Lotus é o álbum em que obtemos a confirmação de que Soen se tornou uma banda completamente riff driven, que, apesar de serem escritos em 4/4, a sua duração e esquizofrenia tornou-se inconfundível. É também um álbum detentor de linhas baixo irreverentes, refrões cativantes e breakdowns cada vez mais heavy – sem nunca se tornarem enjoativos e repetitivos. Em Lotus encontramos um álbum cheio de dinâmicas com momentos de alto ritmo e guitarras poderosas, bem como simplesmente teclas e voz a tomarem o protagonismo. Já na bateria fica também confirmado (como se tal ainda fosse necessário) o quanto Martin Lopez enriquece musicalmente uma banda. Capaz integrar ritmos de ascendência latina em contextos agressivos, característica mais que dominante também nos seus muitos anos em Opeth, é com Martin que a palavra dinâmica ganha forma e contexto.
Highlights do álbum: “Lascivious”, “Martyrs”, “Lotus” e “Covenant”, com “Opponent” e “Penance” imediatamente atrás.
O grande feito desta banda – Lykaia – torna-se, no entanto, uma espécie de maldição, visto que sentimos a necessidade de comparar Lotus com ele. É que apesar muito bom, sentimos que a parte final do álbum não é tão forte e consistente como o seu antecessor. Se para muitas bandas ter 6 de 9 músicas fantásticas é algo impressionante, ao nos apercebermos que em Lykaia todas as 8 o eram, sentimo-nos no dever de não colocar ambos os trabalhos no mesmo saco.
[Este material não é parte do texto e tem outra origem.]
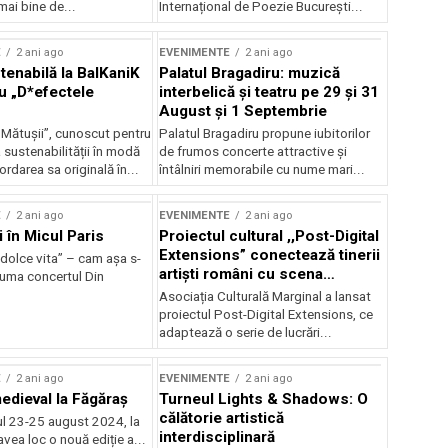
mai bine de...
Internațional de Poezie București...
E
2 ani ago
EVENIMENTE
2 ani ago
enabilă la BalKaniK
Palatul Bragadiru: muzică
cu „D*efectele
interbelică şi teatru pe 29 şi 31
August şi 1 Septembrie
 Mătușii”, cunoscut pentru
Palatul Bragadiru propune iubitorilor
sustenabilității în modă
de frumos concerte attractive şi
ordarea sa originală în...
întâlniri memorabile cu nume mari...
E
2 ani ago
EVENIMENTE
2 ani ago
i în Micul Paris
Proiectul cultural ,,Post-Digital
Extensions” conectează tinerii
dolce vita” – cam așa s-
artiști români cu scena
zuma concertul Din
internațională
Asociația Culturală Marginal a lansat
proiectul Post-Digital Extensions, ce
adaptează o serie de lucrări...
E
2 ani ago
EVENIMENTE
2 ani ago
medieval la Făgăraș
Turneul Lights & Shadows: O
călătorie artistică
l 23-25 august 2024, la
interdisciplinară
vea loc o nouă ediție a...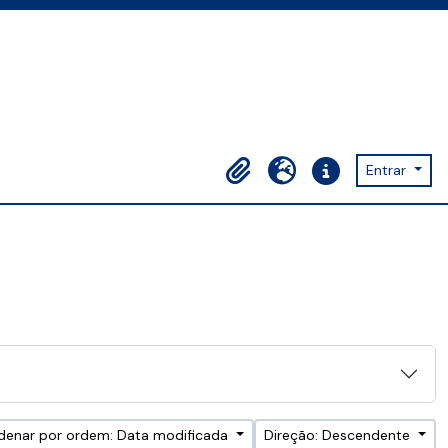
Entrar
Área de transferência
Idioma
Ligações rápidas
denar por ordem: Data modificada
Direção: Descendente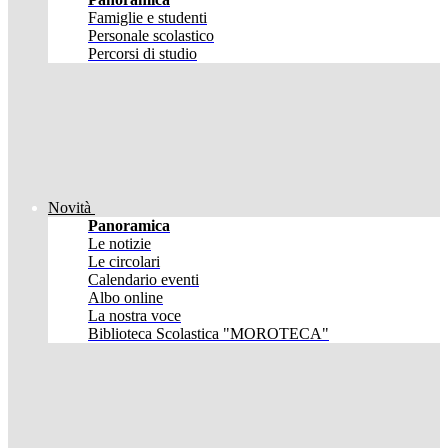
Famiglie e studenti
Personale scolastico
Percorsi di studio
Novità
Panoramica
Le notizie
Le circolari
Calendario eventi
Albo online
La nostra voce
Biblioteca Scolastica "MOROTECA"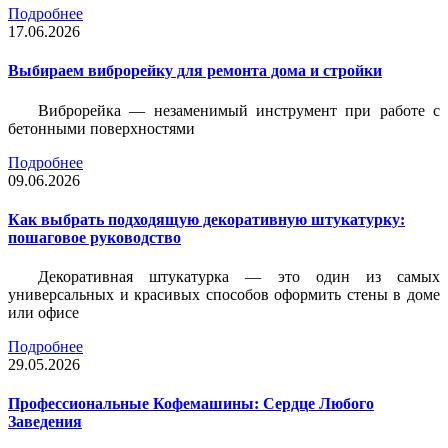
Подробнее
17.06.2026
Выбираем виброрейку для ремонта дома и стройки
Виброрейка — незаменимый инструмент при работе с
бетонными поверхностями
Подробнее
09.06.2026
Как выбрать подходящую декоративную штукатурку:
пошаговое руководство
Декоративная штукатурка — это один из самых
универсальных и красивых способов оформить стены в доме
или офисе
Подробнее
29.05.2026
Профессиональные Кофемашины: Сердце Любого
Заведения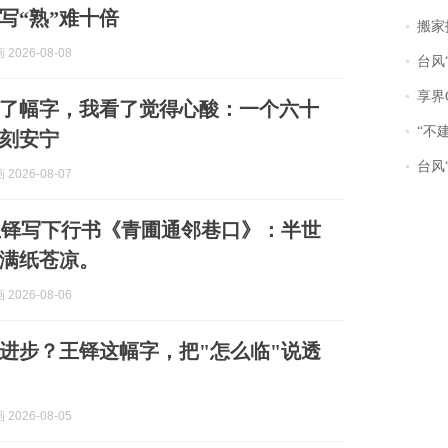
比写“熟”难十倍
搬家报
2026-08-08
台风“
享界
了幅字，我看了觉得心酸：一个六十
“不
刻安宁
台风“
2026-08-07
王铎写下行书《青圃通邻巷口》：半世
满纸苍凉。
2026-08-06
进步？王铎这幅字，把"怎么临"说透
2026-08-05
E que sendo um álbum diferente, apesar de coerente à musicalidade da banda, Lykaia merece continuar a ser o reconhecimento máximo da ainda curta, mas maravilhosa, discografia dos suecos.
De referir também que a tour de promoção a este álbum passará por Portugal nos dias 30 e 31 de março, no Hard Club (Porto) e RCA (Lisboa), respetivamente.